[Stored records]
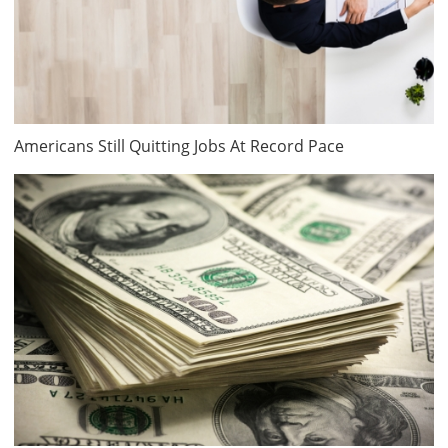
Americans Still Quitting Jobs At Record Pace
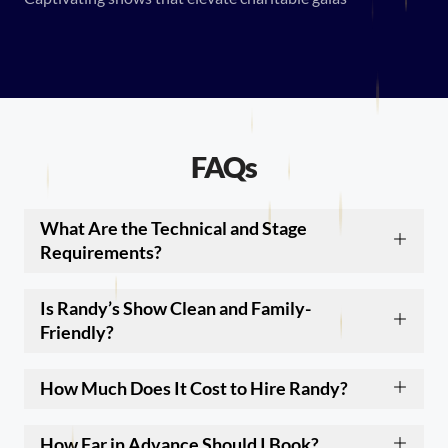
FAQs
What Are the Technical and Stage
Requirements?
Is Randy’s Show Clean and Family-
Friendly?
How Much Does It Cost to Hire Randy?
How Far in Advance Should I Book?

What you have to do> Type out the entries again without a single change, and leave the pictures out.

Final answer>
Americans Still Quitting Jobs At Record Pace
FAQs
What Are the Technical and Stage
Requirements?
Is Randy’s Show Clean and Family-
Friendly?
How Much Does It Cost to Hire Randy?
How Far in Advance Should I Book?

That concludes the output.